The EU recognizes Guaido but has urged him to dialogue and negotiate with Maduro for ending the usurpation. Guaido claimed the mantle of interim President in January 2019, arguing Maduro reelection in 2018 was fraudulent.
Added to the list are Jorge Elieser Marquez Monsalve, a military man, designed as Conatel general director, and president of the ad hoc board that the regime imposed on DirecTV. Army Officer Jose Adelino Ornelas, the second commander of the Ceofanb joint chiefs of staff body; Tania Diaz and Gladys Requena, first and second vice presidents of the National Constituent Assembly (ANC) respectively; Elvis Amoroso, comptroller general; Juan Jose Mendoza, second vice-president of the TSJ; Farik Karin Mora and Dinorah Bustamante, public prosecutors linked to political cases and lawmakers Franklyn Duarte and Jose Gregorio Noriega.

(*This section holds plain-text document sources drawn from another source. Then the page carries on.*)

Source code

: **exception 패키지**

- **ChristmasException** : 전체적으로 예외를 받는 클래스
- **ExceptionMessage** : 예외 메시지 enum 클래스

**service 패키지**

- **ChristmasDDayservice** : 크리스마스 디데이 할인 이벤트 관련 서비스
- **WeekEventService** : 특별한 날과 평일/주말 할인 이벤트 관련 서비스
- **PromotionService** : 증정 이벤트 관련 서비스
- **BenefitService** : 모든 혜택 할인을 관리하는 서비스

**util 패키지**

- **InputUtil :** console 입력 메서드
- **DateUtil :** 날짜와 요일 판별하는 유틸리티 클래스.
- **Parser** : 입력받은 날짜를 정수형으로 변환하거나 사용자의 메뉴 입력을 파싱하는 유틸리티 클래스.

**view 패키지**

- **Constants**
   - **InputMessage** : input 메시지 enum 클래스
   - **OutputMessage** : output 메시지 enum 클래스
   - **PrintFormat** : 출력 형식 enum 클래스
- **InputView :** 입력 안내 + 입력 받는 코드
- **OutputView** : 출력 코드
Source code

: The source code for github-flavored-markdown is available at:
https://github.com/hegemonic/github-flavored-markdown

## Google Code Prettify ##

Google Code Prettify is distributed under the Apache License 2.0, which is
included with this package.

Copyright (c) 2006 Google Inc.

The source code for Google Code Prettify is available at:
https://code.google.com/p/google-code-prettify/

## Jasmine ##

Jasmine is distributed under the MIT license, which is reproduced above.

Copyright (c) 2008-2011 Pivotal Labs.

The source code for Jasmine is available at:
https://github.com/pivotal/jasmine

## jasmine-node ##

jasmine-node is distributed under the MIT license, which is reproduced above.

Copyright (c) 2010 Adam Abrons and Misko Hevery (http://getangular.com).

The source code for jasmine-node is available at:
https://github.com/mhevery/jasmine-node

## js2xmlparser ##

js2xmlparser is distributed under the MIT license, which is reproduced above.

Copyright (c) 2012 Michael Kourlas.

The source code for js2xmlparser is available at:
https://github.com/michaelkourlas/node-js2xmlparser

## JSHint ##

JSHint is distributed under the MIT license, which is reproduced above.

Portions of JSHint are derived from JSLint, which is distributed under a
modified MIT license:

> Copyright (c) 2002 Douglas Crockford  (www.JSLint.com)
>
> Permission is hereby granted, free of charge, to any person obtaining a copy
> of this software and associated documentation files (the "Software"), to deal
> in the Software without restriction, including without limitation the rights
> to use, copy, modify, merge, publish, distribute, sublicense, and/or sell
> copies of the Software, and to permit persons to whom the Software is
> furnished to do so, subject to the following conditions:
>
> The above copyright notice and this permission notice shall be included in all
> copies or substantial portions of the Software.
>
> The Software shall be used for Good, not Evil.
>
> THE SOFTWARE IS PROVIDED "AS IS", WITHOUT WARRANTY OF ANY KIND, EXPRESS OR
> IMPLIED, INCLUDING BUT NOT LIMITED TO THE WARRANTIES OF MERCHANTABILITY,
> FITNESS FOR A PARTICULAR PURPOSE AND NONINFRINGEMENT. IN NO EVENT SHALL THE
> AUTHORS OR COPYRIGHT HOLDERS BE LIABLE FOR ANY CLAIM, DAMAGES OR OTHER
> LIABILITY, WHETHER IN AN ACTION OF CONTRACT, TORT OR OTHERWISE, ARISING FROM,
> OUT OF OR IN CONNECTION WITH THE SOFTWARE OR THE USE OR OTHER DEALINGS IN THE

“The persons added to the list are responsible for acting against the democratic functioning of the NA, stripping the parliamentary immunity of several of its members, including President Juan Guaido,” the EU stated.
The actions that motivate inclusion on the list also include initiating politically motivated prosecutions, creating obstacles to a political and democratic solution to the crisis in Venezuela, serious human rights violations, and restrictions on fundamental freedoms, such as press freedom and expression.

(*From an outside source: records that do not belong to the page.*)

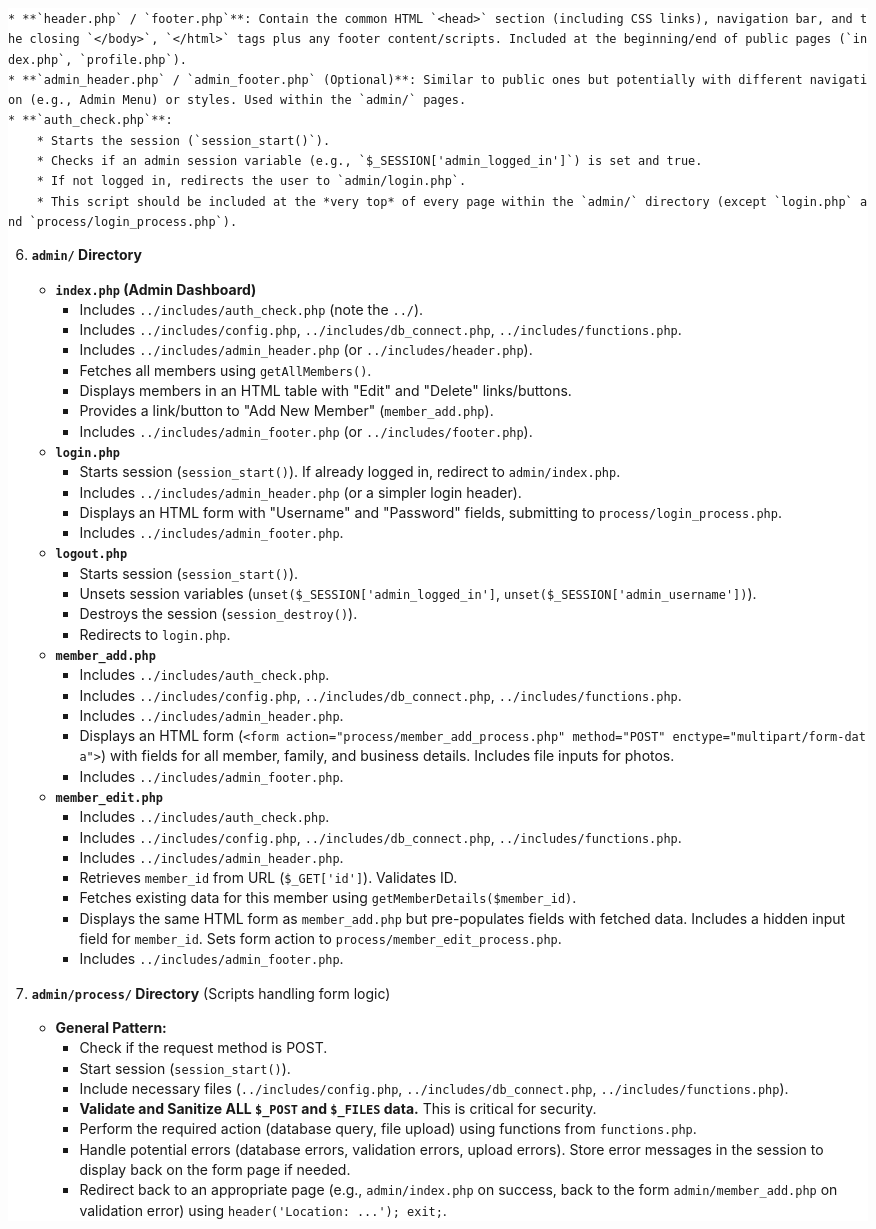    * **`header.php` / `footer.php`**: Contain the common HTML `<head>` section (including CSS links), navigation bar, and the closing `</body>`, `</html>` tags plus any footer content/scripts. Included at the beginning/end of public pages (`index.php`, `profile.php`).
    * **`admin_header.php` / `admin_footer.php` (Optional)**: Similar to public ones but potentially with different navigation (e.g., Admin Menu) or styles. Used within the `admin/` pages.
    * **`auth_check.php`**:
        * Starts the session (`session_start()`).
        * Checks if an admin session variable (e.g., `$_SESSION['admin_logged_in']`) is set and true.
        * If not logged in, redirects the user to `admin/login.php`.
        * This script should be included at the *very top* of every page within the `admin/` directory (except `login.php` and `process/login_process.php`).

6.  **`admin/` Directory**
    * **`index.php` (Admin Dashboard)**
        * Includes `../includes/auth_check.php` (note the `../`).
        * Includes `../includes/config.php`, `../includes/db_connect.php`, `../includes/functions.php`.
        * Includes `../includes/admin_header.php` (or `../includes/header.php`).
        * Fetches all members using `getAllMembers()`.
        * Displays members in an HTML table with "Edit" and "Delete" links/buttons.
        * Provides a link/button to "Add New Member" (`member_add.php`).
        * Includes `../includes/admin_footer.php` (or `../includes/footer.php`).
    * **`login.php`**
        * Starts session (`session_start()`). If already logged in, redirect to `admin/index.php`.
        * Includes `../includes/admin_header.php` (or a simpler login header).
        * Displays an HTML form with "Username" and "Password" fields, submitting to `process/login_process.php`.
        * Includes `../includes/admin_footer.php`.
    * **`logout.php`**
        * Starts session (`session_start()`).
        * Unsets session variables (`unset($_SESSION['admin_logged_in']`, `unset($_SESSION['admin_username'])`).
        * Destroys the session (`session_destroy()`).
        * Redirects to `login.php`.
    * **`member_add.php`**
        * Includes `../includes/auth_check.php`.
        * Includes `../includes/config.php`, `../includes/db_connect.php`, `../includes/functions.php`.
        * Includes `../includes/admin_header.php`.
        * Displays an HTML form (`<form action="process/member_add_process.php" method="POST" enctype="multipart/form-data">`) with fields for all member, family, and business details. Includes file inputs for photos.
        * Includes `../includes/admin_footer.php`.
    * **`member_edit.php`**
        * Includes `../includes/auth_check.php`.
        * Includes `../includes/config.php`, `../includes/db_connect.php`, `../includes/functions.php`.
        * Includes `../includes/admin_header.php`.
        * Retrieves `member_id` from URL (`$_GET['id']`). Validates ID.
        * Fetches existing data for this member using `getMemberDetails($member_id)`.
        * Displays the same HTML form as `member_add.php` but pre-populates fields with fetched data. Includes a hidden input field for `member_id`. Sets form action to `process/member_edit_process.php`.
        * Includes `../includes/admin_footer.php`.

7.  **`admin/process/` Directory** (Scripts handling form logic)
    * **General Pattern:**
        * Check if the request method is POST.
        * Start session (`session_start()`).
        * Include necessary files (`../includes/config.php`, `../includes/db_connect.php`, `../includes/functions.php`).
        * **Validate and Sanitize ALL `$_POST` and `$_FILES` data.** This is critical for security.
        * Perform the required action (database query, file upload) using functions from `functions.php`.
        * Handle potential errors (database errors, validation errors, upload errors). Store error messages in the session to display back on the form page if needed.
        * Redirect back to an appropriate page (e.g., `admin/index.php` on success, back to the form `admin/member_add.php` on validation error) using `header('Location: ...'); exit;`.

During a televised speech, Maduro ordered the European Union ambassador in Caracas, Isabel Brilhante, to leave the country in 72 hours.
A visibly shaken Maduro, rambling on and trailing off, when announcing the Brilhante expulsion, saying: “We speak clearly and harshly to the European Union, we are not afraid of anyone… Who are they to sanction us?”
Later, as part of a tirade against the EU and the US President Donald Trump, Maduro said Brilhante “is being lent a plane to leave right now. We will arrange our business with the European Union; if they don’t want us, then they must leave. The European Union ends up following Donald Trump’s tail; they recognize a puppet (Guaido) as the president in charge.”
Lastly, Maduro blamed Guaido for the current crisis, saying his regime has had “too much patience” with him. “They destroyed the National Assembly as the parliamentary power in our country,” he said.